# Clean code for IMBD

### 1. Convert ratings data

Format should be user_id, item_id, rating
User_id and item_id should be consecutive
(for the sparse matrix to work)
The __init__ should have dictionaries to go from consecutive id to real id




In [4]:
import pandas as pd
import numpy as np

num_interactions = 100_000

query = f"""
SELECT *
FROM EVIC.ratings
WHERE rating > 3.0
LIMIT {num_interactions}
"""
ratings = pd.read_gbq(query, project_id="spike-sandbox",
                      use_bqstorage_api=True)

In [5]:
unique_users = ratings.user_id.unique()
n_unique_users = len(unique_users)
unique_movies = ratings.movie_id.unique()
n_unique_movies = len(unique_movies)

n_unique_users, n_unique_movies

(2771, 7017)

In [6]:
user_orig_id_to_consecutive_id_dict = {key:value 
                                       for key, value
                            in zip(unique_users, range(1, n_unique_users+1))}

movie_orig_id_to_consecutive_id_dict = {key:value 
                                       for key, value
                            in zip(unique_movies, range(1, n_unique_movies+1))}

In [7]:
consecutive_user_id = np.empty(len(ratings), dtype=np.int)

for j, orig_id in enumerate(ratings.user_id.values):
    consecutive_user_id[j] = user_orig_id_to_consecutive_id_dict[orig_id]

ratings['consecutive_user_id'] = consecutive_user_id

In [8]:
consecutive_movie_id = np.empty(len(ratings), dtype=np.int)

for j, orig_id in enumerate(ratings.movie_id.values):
    consecutive_movie_id[j] = movie_orig_id_to_consecutive_id_dict[orig_id]

ratings['consecutive_movie_id'] = consecutive_movie_id

In [9]:
#Warm start test set: erase random 10% of interactions
test_pct = 0.1
ratings['test'] = (np.random.random_sample(size=len(ratings)) > (1 - test_pct))*1
ratings['rating'] = 1

In [8]:
#Output: evic.test.rating, evic.train.rating
columns = ['consecutive_user_id', 'consecutive_movie_id', 'rating']
ratings.query("test == 1")[columns].to_csv("data/evic.test.rating",
                                           index=False, sep='\t', header=False)
ratings.query("test == 0")[columns].to_csv("data/evic.train.rating",
                                           index=False, sep='\t', header=False)


## Load dataset!

In [10]:
# PyTorch imports
import torch
import torch.nn.functional as F
from torch.autograd import Variable
from torch import nn
from torch.utils.data import Dataset, DataLoader
torch.manual_seed(0)

# [Work instructions]
**a)** According to the ratings notebook, why should the user and item IDs be consecutive? Answer in one to three sentences.
**b)** Carry on the ratings notebook from the point where it stops.
The lines that come next have nothing to do with the ratings notebook.

# [Data provided]
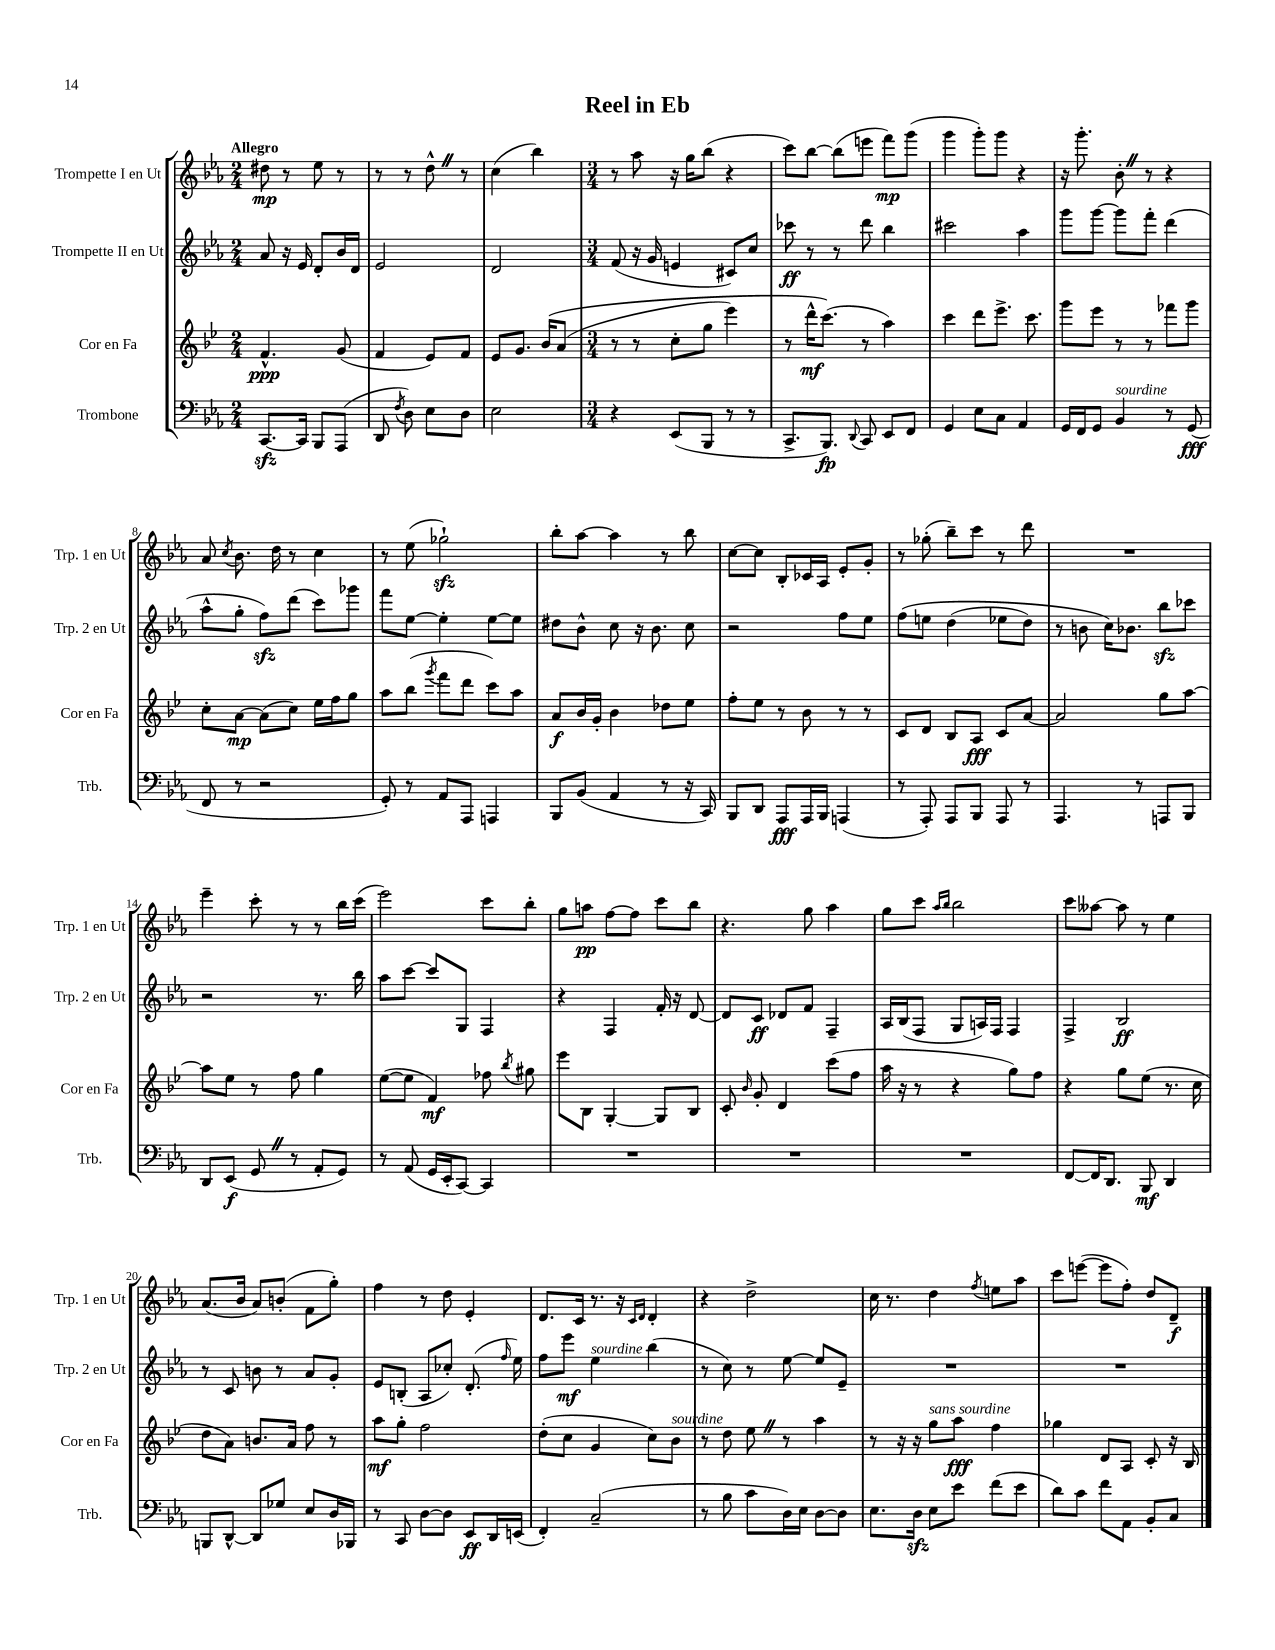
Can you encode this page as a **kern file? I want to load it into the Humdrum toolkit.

**kern	**dynam	**kern	**dynam	**kern	**dynam	**kern	**dynam
*part4	*part4	*part3	*part3	*part2	*part2	*part1	*part1
*staff4	*staff4	*staff3	*staff3	*staff2	*staff2	*staff1	*staff1
*I"Trombone	*	*I"Cor en Fa	*	*I"Trompette II en Ut	*	*I"Trompette I en Ut	*
*I'Trb.	*	*I'Cor en Fa	*	*I'Trp. 2 en Ut	*	*I'Trp. 1 en Ut	*
*clefF4	*	*clefG2	*	*clefG2	*	*clefG2	*
*k[b-e-a-]	*	*k[b-e-]	*	*k[b-e-a-]	*	*k[b-e-a-]	*
*M2/4	*	*M2/4	*	*M2/4	*	*M2/4	*
=1	=1	=1	=1	=1	=1	=1	=1
!	!	!	!	!	!	!LO:TX:a:B:t=Allegro	!
[8.CCzz/L	.	4.f^^/	ppp	8a-/	.	8dd#X\	mp
.	.	.	.	16r	.	8r	.
16CC/Jk]	.	.	.	16e-/	.	.	.
8BBB-/L	.	.	.	8d'/L	.	8ee-\	.
(8AAA-/J	.	(8g/	.	16b-/L	.	8r	.
.	.	.	.	16d/JJ	.	.	.
=2	=2	=2	=2	=2	=2	=2	=2
8DD/	.	4f/	.	2e-/	.	8r	.
8qF/	.	.	.	.	.	.	.
8D\)	.	.	.	.	.	8r	.
8E-\L	.	8e-/L)	.	.	.	8dd^^Z\	.
8D\J	.	8f/J	.	.	.	8r	.
=3	=3	=3	=3	=3	=3	=3	=3
2E-\	.	8e-/L	.	2d/	.	(4cc\	.
.	.	8.g/J	.	.	.	.	.
.	.	.	.	.	.	4bb-\)	.
.	.	(16b-/KL	.	.	.	.	.
.	.	(8a/J	.	.	.	.	.
=4	=4	=4	=4	=4	=4	=4	=4
*M3/4	*	*M3/4	*	*M3/4	*	*M3/4	*
4r	.	8r	.	(8f/	.	8r	.
.	.	8r	.	16r	.	8aa-\	.
.	.	.	.	16g/	.	.	.
(8EE-/L	.	8cc'\L	.	4en/	.	16r	.
.	.	.	.	.	.	16gg\KL	.
8BBB-/J	.	8gg\J	.	.	.	(8bb-\J	.
8r	.	4eee-\)	.	8c#X/L)	.	4r	.
8r	.	.	.	8cc/J	.	.	.
=5	=5	=5	=5	=5	=5	=5	=5
8.CC^/L	.	8r	.	8ccc-X\	ff	8ccc\L)	.
.	.	16ddd^^\KL	mf	8r	.	[8bb-\J	.
8.BBB-/J)	fp	(8.ccc\J)	.	.	.	.	.
.	.	.	.	8r	.	(8bb-\L]	.
8qqDD/	.	.	.	.	.	.	.
8CC/	.	8r	.	8ddd\	.	8eeen\J	.
8EE-/L	.	4aa\)	.	4bb-\	.	8fff\L)	mp
8FF/J	.	.	.	.	.	(8ggg\J	.
=6	=6	=6	=6	=6	=6	=6	=6
4GG/	.	4ccc\	.	2ccc#X\	.	4ggg\	.
8E-\L	.	8ddd\L	.	.	.	8ggg'\L)	.
8C\J	.	8.eee-^\J	.	.	.	8ggg\J	.
4AA-/	.	.	.	4aa-\	.	4r	.
.	.	8.ccc\	.	.	.	.	.
=7	=7	=7	=7	=7	=7	=7	=7
16GG/LL	.	8ggg\L	.	8ggg\L	.	16r	.
16FF/J	.	.	.	.	.	8.ggg'\	.
8GG/J	.	8eee-\J	.	[8ggg\J	.	.	.
!LO:TX:a:i:t=sourdine	!	!	!	!	!	!	!
4BB-/	.	8r	.	8ggg\L]	.	8b-'Z\	.
.	.	8r	.	8fff'\J	.	8r	.
8r	.	8fff-X\L	.	(4ddd\	.	4r	.
(8GG/	fff	8ggg\J	.	.	.	.	.
!!LO:LB:g=z
=8	=8	=8	=8	=8	=8	=8	=8
8FF/	.	8cc'\L	.	8aa-^^\L	.	8a-/	.
.	.	.	.	.	.	8qcc/	.
8r	.	[8a\J	mp	8gg'\J	.	8.b-\	.
2r	.	(8a\L]	.	8ffzz\L)	.	.	.
.	.	.	.	.	.	16dd\	.
.	.	8cc\J)	.	(8ddd\J	.	8r	.
.	.	16ee-\LL	.	8ccc\L)	.	4cc\	.
.	.	16ff\J	.	.	.	.	.
.	.	8gg\J	.	8ggg-X\J	.	.	.
=9	=9	=9	=9	=9	=9	=9	=9
8GG'/)	.	8aa\L	.	8fff\L	.	8r	.
8r	.	(8bb-\J	.	[8ee-\J	.	(8ee-\	.
.	.	8qggg/	.	.	.	.	.
8AA-/L	.	8fff\L	.	4ee-'\]	.	2gg-Xzz`\)	.
8AAA-/J	.	8ddd\J	.	.	.	.	.
4AAAn/	.	8ccc\L)	.	[8ee-\L	.	.	.
.	.	8aa\J	.	8ee-\J]	.	.	.
=10	=10	=10	=10	=10	=10	=10	=10
8BBB-/L	.	8a/L	f	8dd#X\L	.	8bb-'\L	.
(8BB-/J	.	16b-/L	.	8b-^^\J	.	[8aa-\J	.
.	.	16g'/JJ	.	.	.	.	.
4AA-/	.	4b-\	.	8cc\	.	4aa-\]	.
.	.	.	.	16r	.	.	.
.	.	.	.	8.b-\	.	.	.
8r	.	8dd-X\L	.	.	.	8r	.
16r	.	8ee-\J	.	8cc\	.	8bb-\	.
16CC/)	.	.	.	.	.	.	.
=11	=11	=11	=11	=11	=11	=11	=11
8BBB-/L	.	8ff'\L	.	2r	.	[8cc\L	.
8DD/J	.	8ee-\J	.	.	.	8cc\J]	.
8AAA-/L	fff	8r	.	.	.	8B-'/L	.
16AAA-/L	.	8b-\	.	.	.	16c-X/L	.
16BBB-/JJ	.	.	.	.	.	16A-/JJ	.
(4AAAn/	.	8r	.	8ff\L	.	8e-'/L	.
.	.	8r	.	8ee-\J	.	8g'/J	.
=12	=12	=12	=12	=12	=12	=12	=12
8r	.	8c/L	.	(8ff\L	.	8r	.
8AAA-'/)	.	8d/J	.	8een\J	.	(8gg-X'\	.
8AAA-/L	.	8B-/L	.	(4dd\	.	8bb-~\L)	.
8BBB-/J	.	8A/J	fff	.	.	8ccc\J	.
8AAA-/	.	8c/L	.	8ee-X\L	.	8r	.
8r	.	[8a/J	.	8dd\J)	.	8ddd\	.
=13	=13	=13	=13	=13	=13	=13	=13
4.AAA-/	.	2a/]	.	8r	.	2.r	.
.	.	.	.	8bn\	.	.	.
.	.	.	.	16cc\KL)	.	.	.
.	.	.	.	8.b-X\J	.	.	.
8r	.	.	.	.	.	.	.
8AAAn/L	.	8gg\L	.	8bb-zz\L	.	.	.
8BBB-/J	.	[8aa\J	.	8ccc-X\J	.	.	.
!!LO:LB:g=z
=14	=14	=14	=14	=14	=14	=14	=14
8DD/L	.	8aa\L]	.	2r	.	4eee-~\	.
(8EE-/J	f	8ee-\J	.	.	.	.	.
8GGZ/	.	8r	.	.	.	8ccc'\	.
8r	.	8ff\	.	.	.	8r	.
8AA-'/L	.	4gg\	.	8.r	.	8r	.
8GG/J)	.	.	.	.	.	16bb-\LL	.
.	.	.	.	16bb-\	.	(16ccc\JJ	.
=15	=15	=15	=15	=15	=15	=15	=15
8r	.	([8ee-\L	.	8aa-\L	.	2eee-\)	.
(8AA-/	.	8ee-\J]	.	[8ccc\J	.	.	.
16GG/LL	.	4f/)	mf	8ccc/L]	.	.	.
16EE-'/J	.	.	.	.	.	.	.
[8CC/J)	.	.	.	8G/J	.	.	.
4CC/]	.	8ff-X\	.	4F/	.	8ccc\L	.
.	.	8qbb-/	.	.	.	.	.
.	.	8gg#X\	.	.	.	8bb-'\J	.
=16	=16	=16	=16	=16	=16	=16	=16
2.r	.	8eee-\L	.	4r	.	8gg\L	.
.	.	8B-\J	.	.	.	8aan\J	pp
.	.	[4G'/	.	4F/	.	[8ff\L	.
.	.	.	.	.	.	8ff\J]	.
.	.	8G/L]	.	16f'/	.	8ccc\L	.
.	.	.	.	16r	.	.	.
.	.	8B-/J	.	[8d/	.	8bb-\J	.
=17	=17	=17	=17	=17	=17	=17	=17
2.r	.	8c'/	.	8d/L]	.	4.r	.
.	.	16qqb-/	.	.	.	.	.
.	.	8g'/	.	8c/J	ff	.	.
.	.	4d/	.	8d-X/L	.	.	.
.	.	.	.	8f/J	.	8gg\	.
.	.	(8ccc\L	.	4F~/	.	4aa-\	.
.	.	8ff\J	.	.	.	.	.
=18	=18	=18	=18	=18	=18	=18	=18
2.r	.	16aa\	.	16A-/LL	.	8gg\L	.
.	.	16r	.	(16B-/J	.	.	.
.	.	8r	.	8F/J	.	8ccc\J	.
.	.	.	.	.	.	16qqaa-/LL	.
.	.	.	.	.	.	16qqbb-/JJ	.
.	.	4r	.	8G/L	.	2bb-\	.
.	.	.	.	16An/L)	.	.	.
.	.	.	.	16F/JJ	.	.	.
.	.	8gg\L)	.	4F/	.	.	.
.	.	8ff\J	.	.	.	.	.
=19	=19	=19	=19	=19	=19	=19	=19
[8FF/L	.	4r	.	4F^/	.	8ccc\L	.
16FF/K]	.	.	.	.	.	[8aa--X\J	.
8.DD/J	.	.	.	.	.	.	.
.	.	8gg\L	.	2B-/	ff	8aa--\]	.
8BBB-/	mf	(8ee-\J	.	.	.	8r	.
4DD/	.	8.r	.	.	.	4ee-\	.
.	.	16cc\	.	.	.	.	.
!!LO:LB:g=z
=20	=20	=20	=20	=20	=20	=20	=20
8BBBn/L	.	8dd\L	.	8r	.	(8.a-/L	.
[8DD^^/J	.	8a\J)	.	8c/	.	.	.
.	.	.	.	.	.	16b-/Jk	.
8DD/L]	.	8.bn/L	.	8bn\	.	8a-/L)	.
8G-X/J	.	.	.	8r	.	(8bn'/J	.
.	.	16a/Jk	.	.	.	.	.
8E-/L	.	8ff\	.	8a-/L	.	8f\L	.
16D/L	.	8r	.	8g'/J	.	8gg'\J)	.
16BBB-X/JJ	.	.	.	.	.	.	.
=21	=21	=21	=21	=21	=21	=21	=21
8r	.	8aa\L	mf	8e-/L	.	4ff\	.
8CC/	.	8gg'\J	.	(8Bn'/J	.	.	.
[8D\L	.	2ff\	.	8A-/L	.	8r	.
8D\J]	.	.	.	8cc-X'/J)	.	8dd\	.
8EE-/L	ff	.	.	(8.d'/	.	4e-'/	.
16DD/L	.	.	.	.	.	.	.
.	.	.	.	16qqff/	.	.	.
(16EEn/JJ	.	.	.	16ee-\)	.	.	.
=22	=22	=22	=22	=22	=22	=22	=22
4FF'/)	.	(8dd'\L	.	8ff\L	.	8.d/L	.
.	.	8cc\J	.	8eee-\J	mf	.	.
.	.	.	.	.	.	16c/Jk	.
!	!	!	!	!LO:TX:a:i:t=sourdine	!	!	!
(2C~/	.	4g/	.	4ee-\	.	8.r	.
.	.	.	.	.	.	16r	.
.	.	.	.	.	.	16qqc/LL	.
.	.	.	.	.	.	16qqd/JJ	.
.	.	8cc\L)	.	(4bb-\	.	4d'/	.
!	!	!LO:TX:a:i:t=sourdine	!	!	!	!	!
.	.	8b-\J	.	.	.	.	.
=23	=23	=23	=23	=23	=23	=23	=23
8r	.	8r	.	8r	.	4r	.
8B-\	.	8dd\	.	8cc\)	.	.	.
8c\L	.	8ee-Z\	.	8r	.	2dd^\	.
16D\L)	.	8r	.	[8ee-\	.	.	.
16E-\JJ	.	.	.	.	.	.	.
[8D\L	.	4aa\	.	8ee-/L]	.	.	.
8D\J]	.	.	.	8e-~/J	.	.	.
=24	=24	=24	=24	=24	=24	=24	=24
8.E-\L	.	8r	.	2.r	.	16cc\	.
.	.	.	.	.	.	8.r	.
.	.	16r	.	.	.	.	.
16Dzz\Jk	.	16r	.	.	.	.	.
!	!	!LO:TX:a:i:t=sans sourdine	!	!	!	!	!
8E-\L	.	8gg\L	.	.	.	4dd\	.
8e-\J	.	8aa\J	fff	.	.	.	.
.	.	.	.	.	.	8qff/	.
(8f\L	.	4ff\	.	.	.	8een\L	.
8e-\J	.	.	.	.	.	8aa-\J	.
=25	=25	=25	=25	=25	=25	=25	=25
8d\L)	.	4gg-X\	.	2.r	.	8ccc\L	.
8c\J	.	.	.	.	.	([8eeen\J	.
8f\L	.	8d/L	.	.	.	8eee\L]	.
8AA-\J	.	8A/J	.	.	.	8ff'\J)	.
8BB-'/L	.	8c'/	.	.	.	8dd/L	.
8C/J	.	16r	.	.	.	8d~/J	f
.	.	16B-/	.	.	.	.	.
==	==	==	==	==	==	==	==
*-	*-	*-	*-	*-	*-	*-	*-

# [Written responses]
**a)** The user and item IDs should be consecutive so that the sparse matrix works.

**b)**
# Python imports
import argparse
from time import time
import numpy as np
import pickle

# Workspace imports
from src.evaluate import evaluate_model
from src.Dataset import MovieLensDataset
from src.utils import train_one_epoch, test, plot_statistics

# CUDA for PyTorch
use_cuda = torch.cuda.is_available()
device = torch.device("cuda:0" if use_cuda else "cpu")

In [11]:
default_args_dict = {
    "path": "data/",
    "dataset": "evic", # :-)
    "epochs": 18,
    "batch_size": 256,
    "layers": [16, 32, 16, 8],
    'weight_decay': 0.00001,
    "num_neg_train": 4, #'Number of negative instances to pair 
                        #with a positive instance while training'
    "num_neg_test": 100,
    "lr": 0.001,
    "dropout": 0.,
    "learner": "adam",
    "verbose": 1,
    "out": 1 #save trained model or not
}

args = default_args_dict
path = args["path"]
dataset = args["dataset"]
layers = args["layers"]
weight_decay = args["weight_decay"]
num_negatives_train = args["num_neg_train"]
num_negatives_test = args["num_neg_test"]
dropout = args["dropout"]
learner = args["learner"]
learning_rate = args["lr"]
batch_size = args["batch_size"]
epochs = args["epochs"]
verbose = args["verbose"]

In [12]:
topK = 10
t1 = time()
full_dataset = MovieLensDataset(
    path + dataset, num_negatives_train=num_negatives_train,
    num_negatives_test=num_negatives_test)
train, testRatings, testNegatives = (full_dataset.trainMatrix,
                                     full_dataset.testRatings,
                                     full_dataset.testNegatives)
num_users, num_items = train.shape
print("Load data done [%.1f s]. #user=%d, #item=%d, #train=%d, #test=%d"
      % (time()-t1, num_users, num_items, train.nnz, len(testRatings)))

training_data_generator = DataLoader(
    full_dataset, batch_size=batch_size, shuffle=True, num_workers=0)



Load data done [10.9 s]. #user=2772, #item=7018, #train=90059, #test=9941


In [13]:
class MLP(nn.Module):

    def __init__(self, n_users, n_items, layers=[16, 8], dropout=False):
        """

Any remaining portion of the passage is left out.